### STUDY TEXT
And then a young woman made my day (okay, okay, keep your smart comments to yourself, why don’t you?). I was playing a song of mine that was unlike most of my others: it actually has a groove to it, an alternating bass that I keep going with the thumb of my picking hand. I had always wondered, being the straight-ahead white-bread kind of player that I am—one who has to stop and think for a second which beat to clap on before he responds to the peremptory, obligatory"putcher hands togethah!"—if I had it in me to find a groove that someone who knows the moves could dance to, and, on this clear blue killer-hot Saturday afternoon, at this Festival I’d never heard of before, that a friend, out of another kind of clear blue sky, had invited me to apply to, this young woman proved to me that I could.

She sat in one of those formerly empty folding chairs, started clapping, then swaying—then she got up and started dancing. She moved off to the side, to the empty space, on to the clean-swept bricks by the two rows of folding chairs, dancing in a wide circle. When I ran out of lyrics, I kept that bass groove going, on this song I’d written, and she kept dancing till I was done.

"Thank you!" I said."You made my day!"

She smiled up at me, said"Thank you! You made mine, too!"

There is nothing like playing out, wherever you can. Yeah, there are hassles, hang-ups, times when you’re thinking what was I thinking, when I signed up for this?!, open mics with the crowd so loud and so into whatever it is bar crowds get into other than the music—sports, each other, whatever.

### DATA EXCERPT
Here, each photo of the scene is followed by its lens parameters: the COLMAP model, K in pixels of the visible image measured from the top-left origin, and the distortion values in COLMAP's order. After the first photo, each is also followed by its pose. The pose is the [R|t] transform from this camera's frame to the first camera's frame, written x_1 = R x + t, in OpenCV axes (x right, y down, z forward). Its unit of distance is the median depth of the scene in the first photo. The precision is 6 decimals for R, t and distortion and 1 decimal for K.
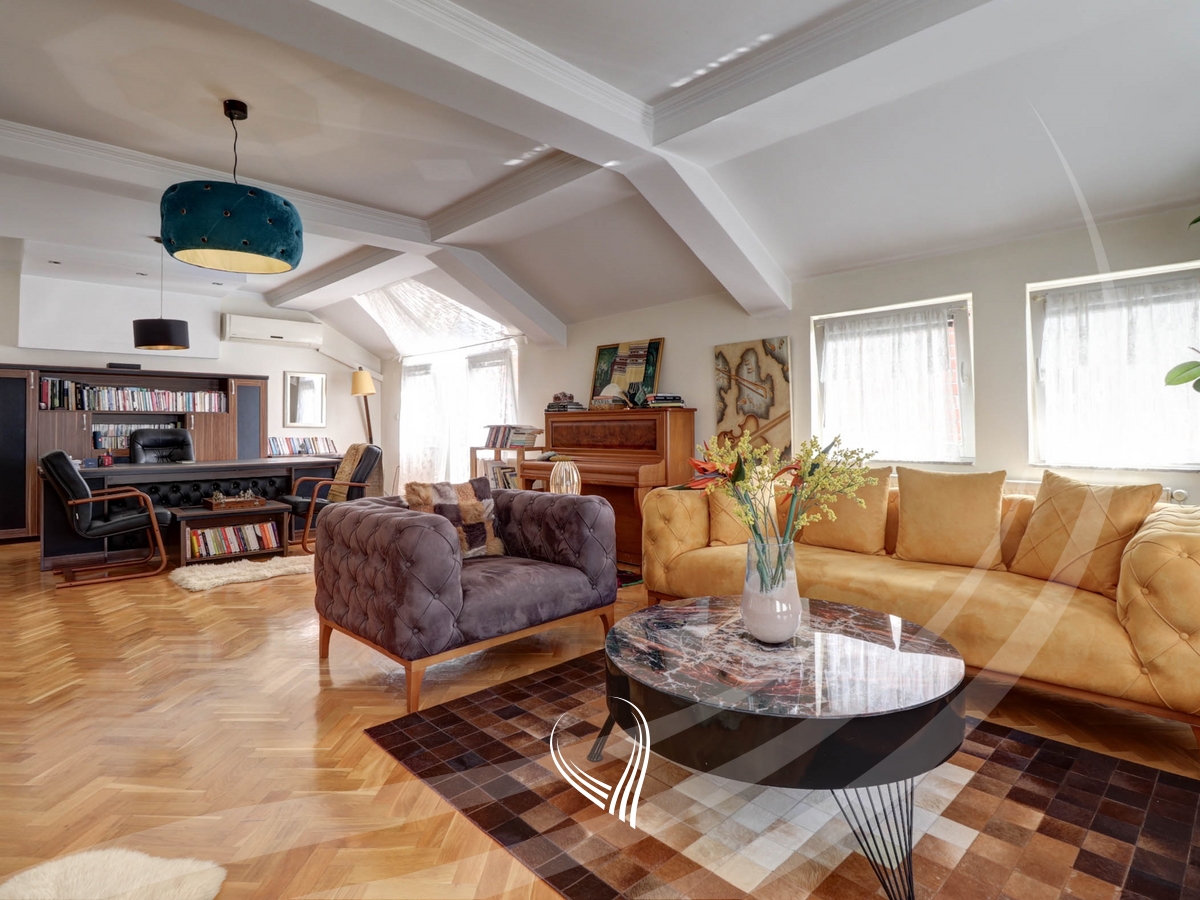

### TRY IT
Reproduce word for word the part of the festival performance story from "There is nothing" to "each other, whatever.".

### OUTPUT FOR THIS EXERCISE
There is nothing like playing out, wherever you can. Yeah, there are hassles, hang-ups, times when you’re thinking what was I thinking, when I signed up for this?!, open mics with the crowd so loud and so into whatever it is bar crowds get into other than the music—sports, each other, whatever.